- 4 ounces wide rice noodles
- 1.5–2 tablespoons low sodium soy sauce, using more or less to taste
- 1 tablespoons fish sauce
- 1 tablespoons white vinegar
- 1.5 tablespoons honey or maple
- 0.13–0.5 teaspoon chili flakes, plus more for serving
- 0.5 pound raw jumbo shrimp, peeled and deveined
- 1.5 tablespoons peanut oil or extra virgin olive oil
- 2–3 cloves garlic, finely chopped or grated
- 1.5 tablespoons salted butter
- 1–1.5 eggs, beaten
- 1 cups bean sprouts or chopped baby bok coy (or other greens)
- 2 green onions, chopped, plus more for serving
- 0.13 cup roasted peanuts, chopped
- Thai or regular basil and limes, for serving
1. Cook the rice noodles according to packaged directions.
2. To make the sauce. In a small bowl, combine the soy sauce, fish sauce, vinegar, honey, and chili flakes.
3. Heat the olive oil in a large skillet over medium heat. When the oil shimmers, add the shrimp and sear on both sides until pink, 2-3 minutes. Add the butter, garlic, a pinch of both chili flakes and black pepper. Continue to cook the shrimp in the butter until the garlic begins to caramelize and turn light golden brown, another 1-2 minutes.
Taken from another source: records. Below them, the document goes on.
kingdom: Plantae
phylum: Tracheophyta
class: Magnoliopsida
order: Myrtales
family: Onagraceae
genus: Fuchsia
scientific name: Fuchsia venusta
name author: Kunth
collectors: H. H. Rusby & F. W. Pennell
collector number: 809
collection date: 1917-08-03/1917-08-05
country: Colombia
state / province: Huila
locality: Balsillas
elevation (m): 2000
4. Add the noodles and sauce, tossing to combine. Cook until the noodles are warmed through and begin soaking up the sauce, about 1 minute. Push the noodles to one side of the skillet and add the eggs to the other side. Let cook until the edges start to set, 1 minute. Roughly scramble the egg, then toss with the noodles. Remove from the heat. Add the bean sprouts and green onions, toss to combine.
5. Divide the noodles and shrimp between plates. Top with basil, green onions, peanuts, and chili flakes. Add a squeeze of lime juice.